The other person is likely in the same mode, so people’s points get interrupted, and they become more heightened in their tension to impress on the other what they want to say.
In those situations the talking isn’t a matter of communication and sharing, but of verbal ping-pong, almost a verbal battle.
A true listening actually wants to hear what the other person is saying, and their listening is a gift to the other person, honouring them and giving them room to express their inner thoughts and to be heard and understood.
A good listener doesn’t interrupt or cut someone off. They invite the speaker to say more and to express even more of their ideas. A good listener gives feedback to the speaker, in order to confirm they have understood and to show the speaker that their words are worthy of being confirmed.
I never did any of those things. I most often bombarded people with my own ideas and thoughts and became aggressively persistent with my ideas if others didn’t seem to be impressed with what I had to say.

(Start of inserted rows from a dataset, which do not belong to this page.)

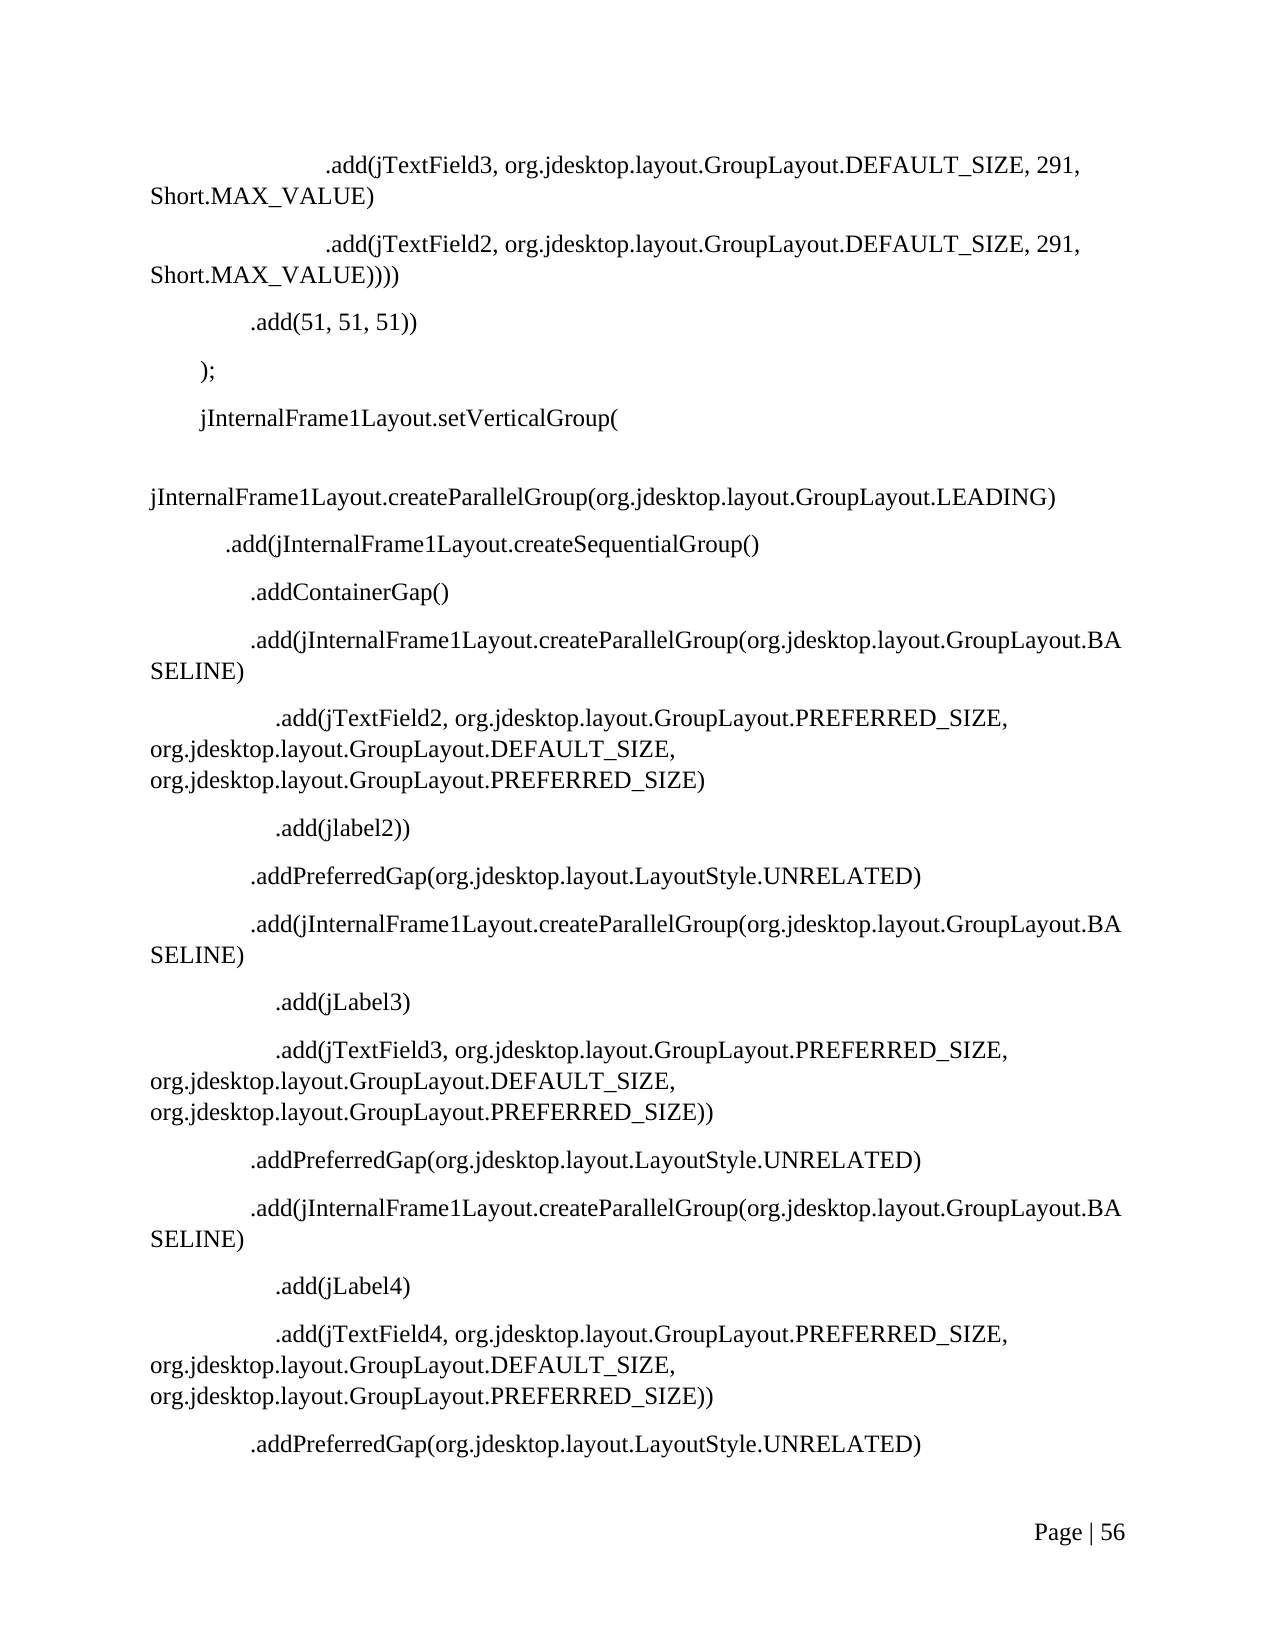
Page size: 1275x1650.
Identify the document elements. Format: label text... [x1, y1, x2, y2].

text .add(jTextField3, org.jdesktop.layout.GroupLayout.PREFERRED_SIZE, org.jdesktop.layout.GroupLayout.DEFAULT_SIZE, org.jdesktop.layout.GroupLayout.PREFERRED_SIZE)) [150, 1035, 1125, 1126]
text .add(jTextField3, org.jdesktop.layout.GroupLayout.DEFAULT_SIZE, 291, Short.MAX_VALUE) [150, 150, 1125, 210]
text .add(jLabel4) [150, 1271, 1125, 1300]
text .add(jInternalFrame1Layout.createParallelGroup(org.jdesktop.layout.GroupLayout.BASELINE) [150, 909, 1125, 968]
text .add(jTextField4, org.jdesktop.layout.GroupLayout.PREFERRED_SIZE, org.jdesktop.layout.GroupLayout.DEFAULT_SIZE, org.jdesktop.layout.GroupLayout.PREFERRED_SIZE)) [150, 1319, 1125, 1410]
text .addPreferredGap(org.jdesktop.layout.LayoutStyle.UNRELATED) [150, 1429, 1125, 1458]
text .add(jInternalFrame1Layout.createParallelGroup(org.jdesktop.layout.GroupLayout.BASELINE) [150, 1193, 1125, 1252]
text .addContainerGap() [150, 577, 1125, 606]
text .add(jLabel3) [150, 987, 1125, 1016]
text .add(jlabel2)) [150, 813, 1125, 842]
text jInternalFrame1Layout.createParallelGroup(org.jdesktop.layout.GroupLayout.LEADING) [150, 451, 1125, 510]
text ); [150, 355, 1125, 384]
text .add(jInternalFrame1Layout.createSequentialGroup() [150, 529, 1125, 558]
text .addPreferredGap(org.jdesktop.layout.LayoutStyle.UNRELATED) [150, 1145, 1125, 1174]
text .add(jInternalFrame1Layout.createParallelGroup(org.jdesktop.layout.GroupLayout.BASELINE) [150, 625, 1125, 684]
text .add(jTextField2, org.jdesktop.layout.GroupLayout.PREFERRED_SIZE, org.jdesktop.layout.GroupLayout.DEFAULT_SIZE, org.jdesktop.layout.GroupLayout.PREFERRED_SIZE) [150, 703, 1125, 794]
text jInternalFrame1Layout.setVerticalGroup( [150, 403, 1125, 432]
text .add(51, 51, 51)) [150, 307, 1125, 336]
text .addPreferredGap(org.jdesktop.layout.LayoutStyle.UNRELATED) [150, 861, 1125, 890]
text .add(jTextField2, org.jdesktop.layout.GroupLayout.DEFAULT_SIZE, 291, Short.MAX_VALUE)))) [150, 229, 1125, 288]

Much of this probably came from my insecurities and my pride. It was the mode of talking that my school friends engaged in, and that my brothers and I used frequently. I was well schooled in not listening.
I was ungracious, arrogant, self-absorbed, highly opinionated, assertive, impressed with myself, wanting and needing to look smart and well informed, insecure, vulnerable, false and a bunch more unpleasant things.
So that lesson on listening was a wake-up call for me, alerting me to something that was so basic and such a foundational element of our lives, talking with others, which I didn’t have a clue about. It made the point that there are probably many other areas of my life where I am equally as ignorant.
Over the decades since then I have often caught myself back in my old mode of talking ‘at’ people instead of communicating ‘with’ people. I have painstakingly tried to learn not to interrupt, and not to be too hasty to show up others if I thought I knew better than them.
I also had to review the whole business of having an opinion, since it is really of no value except to inflate our opinion or ourself.
I have at times been a good example of listening, drawing out of others their thoughts and blessing them with my time and attention, and listening ear. I realise now that by giving attention I give honour, and that by listening effectively I bless others.
I did a podcast recording about my Listening journey and you might like to listen in as I talked about it with my podcast partner, Guy Mullon at Real Talk for Real Men, as part of the Real Men 24/7 project.
The link to the podcast is: https://realtalkrealmen.podbean.com/e/real-talk-4-real-men-episode-23-listen-to-transform-your-life/
Meanwhile, let me ask you a very serious question. Are You Listening?